## [Goal of the exercise]
From the entries that follow, copy each line containing the word "tertiary".
──────────────────────────────
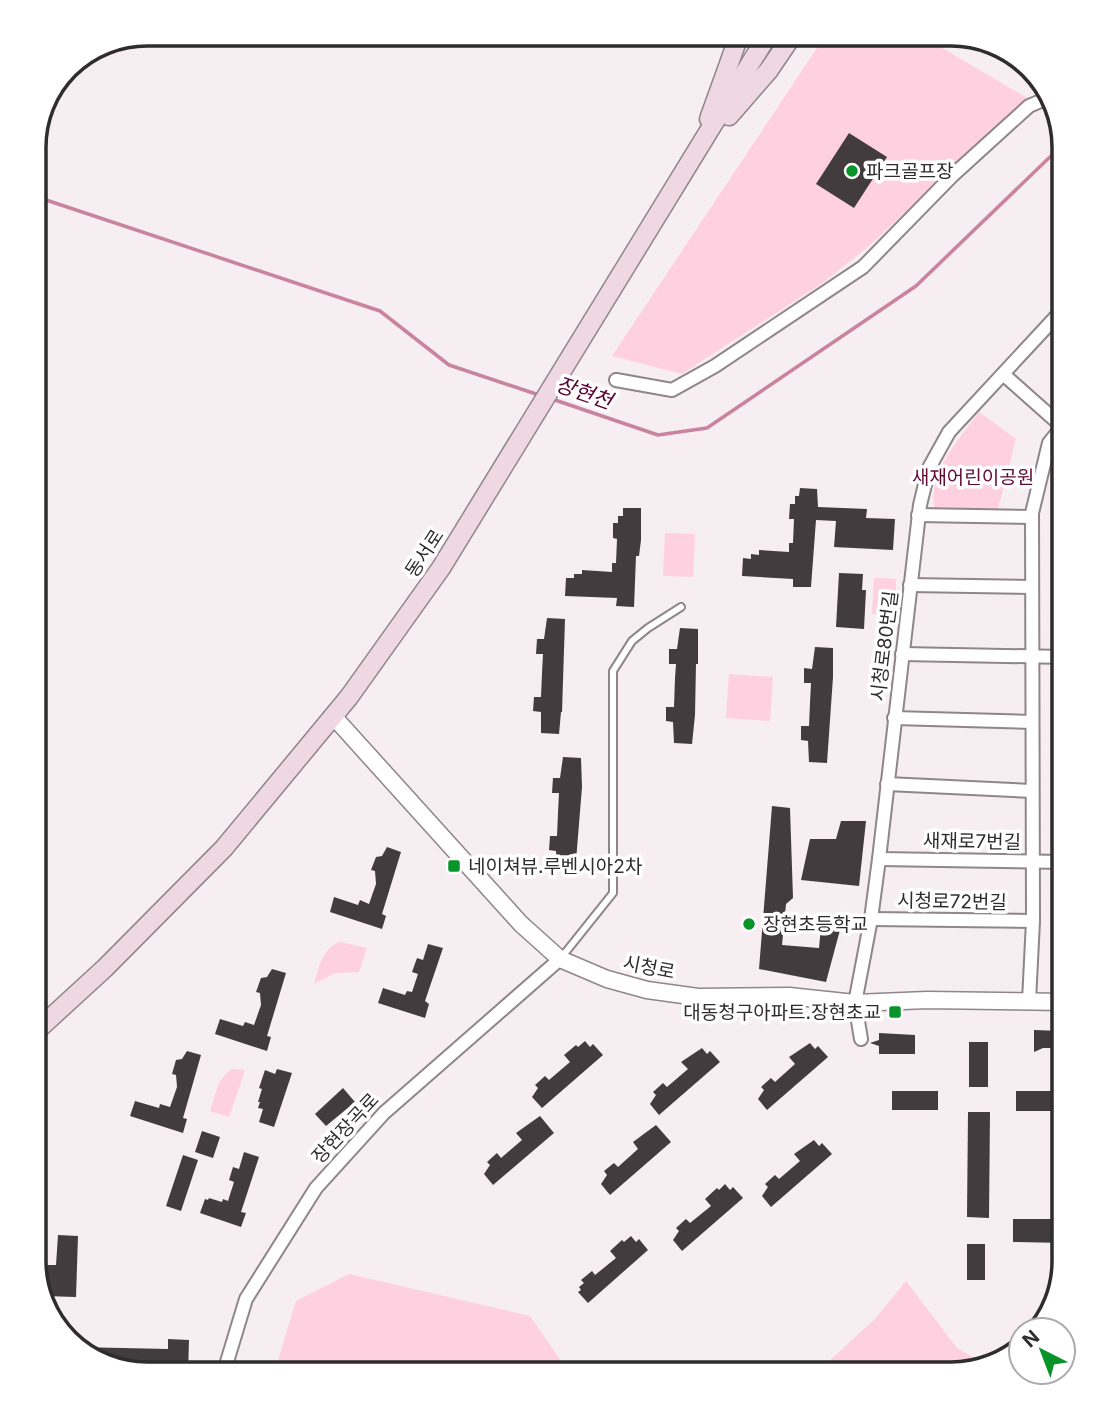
<svg xmlns="http://www.w3.org/2000/svg" width="1098" height="1407" font-family="Inter,'Noto Sans KR',sans-serif">
<style>
.green{fill:#ffd0e0}
.lines{fill:none;stroke-linecap:round;stroke-linejoin:round}
.stream{stroke:#ca839e;stroke-width:3.5}
.building{fill:#433c3e}
.service-casing{stroke:#8e8689;stroke-width:10}
.minor-casing{stroke:#8e8689;stroke-width:16}
.tertiary-casing{stroke:#8e8689;stroke-width:19}
.secondary-casing{stroke:#8e8689;stroke-width:21}
.service{stroke:#fff;stroke-width:6}
.minor{stroke:#fff;stroke-width:12}
.tertiary{stroke:#fff;stroke-width:16}
.secondary{stroke:#efd8e1;stroke-width:18}
.poi-dot{fill:#099429;stroke:#fff;stroke-width:2.5}
.labels{text-anchor:middle;stroke-width:7;stroke-linejoin:round;paint-order:stroke}
.poi-label{font-size:19px;fill:#2e2c2d;stroke:#fff;text-anchor:start}
.park-label{font-size:19px;fill:#600937;stroke:#fff}
.street-label{font-size:19px;fill:#2e2c2d;stroke:#fff}
.water-label{font-size:21px;font-style:italic;fill:#5b0334;stroke:#fff}
.rim{fill:none;stroke:#2e2c2d;stroke-width:3.5}
</style>
<rect width="100%" height="100%" fill="#f6eef1"/>
<g class="green">
<path d="M827,33H917L1027,98L869,246L824,282L682,374L612,356Z"/>
<path d="M979,412L1016,439L998,509H935C926,475 960,438 979,412Z"/>
<path d="M665,533L695,534L693,577L663,576Z"/>
<path d="M874,578L896,579L895,615L872,614Z"/>
<path d="M729,674L773,677L770,721L726,718Z"/>
<path d="M340,942L367,948L359,972L335,973L314,984C319,968 322,948 340,942Z"/>
<path d="M233,1069L245,1070L229,1117L210,1111C216,1095 217,1077 233,1069Z"/>
<path d="M349,1274L530,1316L570,1374H274L296,1301Z"/>
<path d="M906,1281L957,1348L985,1364L952,1374H815L875,1319Z"/>
</g>
<g class="lines">
<g class="stream">
<path d="M34,196L380,311L449,365L542,396"/>
<path d="M552,399L658,435L707,428L916,286L1052,155L1065,148"/>
</g>
</g>
<g class="building">
<path d="M849,133L887,157L854,208L816,184Z"/>
<path d="M800,488L817,489L818,507L867,509L866,518L895,519L893,550L834,547L836,521L816,520L811,587H793V579L742,576L743,558L751,559V554L759,555V550L789,552V543H793L794,519H789L790,504H795V496H799Z"/>
<path d="M623,508H641V540L639,556H636L634,607L616,606L617,598L565,596L566,578H574V574H582V570L612,572V563H616L617,539L613,538V523H618V516H623Z"/>
<path d="M839,573L863,574L862,590H866L864,629L836,627Z"/>
<path d="M547,618L565,619L562,712H561L559,734L541,733V712L533,711L534,697H541L542,673L543,654H536L537,639H544Z"/>
<path d="M680,628L698,629V664H696L695,715L692,744L674,743L673,722L666,721V707H674L675,678L676,664H669V649H677Z"/>
<path d="M815,647L833,648V677L827,763L809,762L808,741L801,740V726H809L810,703L811,683H804V668L812,669Z"/>
<path d="M563,757L581,758L582,787L575,873L557,872L556,851L549,850L550,836H557L558,813L559,793H552L553,778H560Z"/>
<path d="M772,806L790,808L793,898L786,904L782,945L819,948L821,927L840,930L826,982L759,969Z"/>
<path d="M841,821H866L859,886L801,880L810,839H836Z"/>
<path d="M387,847L401,852L382,914L386,916L382,929L330,912L334,897L358,905L360,900L369,904L376,884L375,871L371,870L376,857L382,856Z"/>
<path d="M428,944L443,948L425,1001L429,1004L425,1018L378,1003L383,988L405,995L407,991L412,992L418,974L412,972L417,958L423,960Z"/>
<path d="M272,969L286,973L267,1036L271,1037L267,1051L215,1034L220,1019L243,1026L245,1022L254,1025L261,1005L260,993L256,992L261,978L267,977Z"/>
<path d="M1034,1030L1062,1031V1048H1043L1034,1052Z"/>
<path d="M879,1033L915,1035V1054H879V1046L870,1043L879,1040Z"/>
<path d="M585,1041L590,1047L593,1044L603,1055L542,1108L532,1097L538,1088L535,1085L545,1076L549,1080L570,1062L564,1055L576,1045L578,1047Z"/>
<rect x="969" y="1042" width="19" height="45"/>
<path d="M810,1043L815,1049L818,1046L828,1057L767,1110L758,1099L764,1090L761,1087L771,1078L775,1082L795,1064L789,1057Z"/>
<path d="M702,1048L707,1054L710,1051L720,1062L659,1115L650,1104L656,1095L653,1092L663,1083L667,1087L688,1069L681,1062Z"/>
<path d="M187,1051L201,1055L183,1118L187,1119L183,1133L130,1116L135,1101L159,1108L160,1104L170,1107L177,1087L176,1075L172,1074L176,1060L182,1059Z"/>
<path d="M277,1069L292,1073L274,1127L259,1122L263,1109L258,1108L260,1102H258L262,1089L259,1088L265,1070L275,1074Z"/>
<path d="M343,1088L355,1102L326,1126L315,1114Z"/>
<rect x="892" y="1091" width="46" height="19"/>
<rect x="1016" y="1091" width="49" height="20"/>
<path d="M968,1112H990L989,1218L967,1217Z"/>
<path d="M540,1116L554,1133L493,1185L484,1174L490,1165L487,1162L497,1153L501,1158L522,1140L516,1133Z"/>
<path d="M656,1125L671,1142L610,1195L601,1184L607,1175L604,1171L614,1163L618,1167L638,1149L633,1142Z"/>
<path d="M202,1131L220,1137L213,1158L195,1152Z"/>
<path d="M814,1140L819,1146L822,1143L832,1154L771,1207L762,1196L768,1187L765,1184L775,1175L779,1179L800,1161L794,1154Z"/>
<path d="M244,1152L259,1157L241,1212L246,1213L241,1227L200,1213L205,1199L208,1200L209,1198L222,1202L223,1199L228,1201L234,1182L229,1180L233,1167L239,1169Z"/>
<path d="M183,1155L198,1160L181,1211L166,1206Z"/>
<path d="M725,1184L730,1190L733,1187L743,1198L682,1251L673,1240L679,1231L676,1228L686,1219L690,1223L711,1206L705,1199L717,1188L719,1190Z"/>
<path d="M1013,1219H1065V1243L1013,1242Z"/>
<path d="M58,1235L78,1236L76,1297L44,1296L37,1273L43,1274L44,1265H56Z"/>
<path d="M631,1236L636,1242L639,1239L648,1250L588,1303L578,1292L581,1290L579,1287L584,1283L581,1280L592,1271L595,1275L616,1258L610,1251L622,1240L624,1242Z"/>
<rect x="967" y="1244" width="18" height="36"/>
<path d="M168,1339L189,1340L188,1374H167V1366L111,1365L90,1359L77,1347L168,1349Z"/>
</g>
<g class="lines">
<defs>
<path id="service" d="M561,958L613,893V671L632,641L648,628L681,607"/>
<g id="minor">
<path d="M1003,374L1065,429"/>
<path d="M616,380L672,390L715,366L863,267L953,175L1029,106L1050,97"/>
<path d="M918,515L1032,517"/>
<path d="M910,585L1032,587"/>
<path d="M902,654L1065,657"/>
<path d="M894,718L1032,722"/>
<path d="M887,784L1032,791"/>
<path d="M879,859L1065,862"/>
<path d="M871,919L1033,921"/>
<path d="M1029,1001L1033,921L1032,513L1049,443L1065,423"/>
<path d="M861,1039L855,1003L871,919L879,859L920,505L929,468L949,432L1065,307"/>
<path d="M226,1374V1365L246,1299L316,1188L384,1113L560,959"/>
</g>
<path id="tertiary" d="M334,717L521,924L560,959L607,979L647,990L698,997L789,996L855,1003L927,1000L1065,1002"/>
<g id="secondary">
<path d="M729,116L769,70L794,33"/>
<path d="M709,119L740,33"/>
<path d="M33,1034L105,968L224,848L349,697L441,568L769,33"/>
</g>
</defs>
<use href="#service" class="service-casing"/>
<use href="#minor" class="minor-casing"/>
<use href="#tertiary" class="tertiary-casing"/>
<use href="#secondary" class="secondary-casing"/>
<use href="#service" class="service"/>
<use href="#minor" class="minor"/>
<use href="#tertiary" class="tertiary"/>
<use href="#secondary" class="secondary"/>
</g>
<g class="poi-dot">
<circle cx="852" cy="171" r="7"/>
<rect x="447" y="859" width="14" height="14" rx="3.5"/>
<circle cx="749" cy="924" r="7"/>
<rect x="888" y="1005" width="14" height="14" rx="3.5"/>
</g>
<g class="labels">
<g class="poi-label">
<text x="866" y="178">파크골프장</text>
<text x="468" y="873">네이쳐뷰.루벤시아2차</text>
<text x="763" y="931">장현초등학교</text>
<text x="881" y="1019" text-anchor="end">대동청구아파트.장현초교</text>
</g>
<g class="park-label">
<text x="973" y="484">새재어린이공원</text>
</g>
<g class="street-label">
<text transform="translate(424 553) rotate(-57)" y="7">동서로</text>
<text transform="translate(884 646) rotate(-83)" y="7">시청로80번길</text>
<text transform="translate(972 841) rotate(1)" y="7">새재로7번길</text>
<text transform="translate(952 901) rotate(1)" y="7">시청로72번길</text>
<text transform="translate(649 967) rotate(11)" y="7">시청로</text>
<text transform="translate(345 1128) rotate(-47)" y="7">장현장곡로</text>
</g>
<g class="water-label">
<text transform="translate(584 393) rotate(19)" y="7">장현천</text>
</g>
</g>
<path d="M0 0H1098V1407H0ZM147 46H951A101 101 0 0 1 1052 147V1261A101 101 0 0 1 951 1362H147A101 101 0 0 1 46 1261V147A101 101 0 0 1 147 46Z" fill="#fff" fill-rule="evenodd"/>
<path class="rim" d="M147 46H951A101 101 0 0 1 1052 147V1261A101 101 0 0 1 951 1362H147A101 101 0 0 1 46 1261V147A101 101 0 0 1 147 46Z"/>
<g transform="translate(1042 1351) rotate(318)"><circle r="33" fill="#ffffff" stroke="#ababab" stroke-width="2"/>
<path d="M0-5L12 26L0 18L-12 26Z" fill="#099429"/>
<text y="-10" font-size="19" font-weight="bold" text-anchor="middle" fill="#2e2c2d">N</text>
</g>
</svg>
──────────────────────────────
## [Solution to this task]
.tertiary-casing{stroke:#8e8689;stroke-width:19}
.tertiary{stroke:#fff;stroke-width:16}
<path id="tertiary" d="M334,717L521,924L560,959L607,979L647,990L698,997L789,996L855,1003L927,1000L1065,1002"/>
<use href="#tertiary" class="tertiary-casing"/>
<use href="#tertiary" class="tertiary"/>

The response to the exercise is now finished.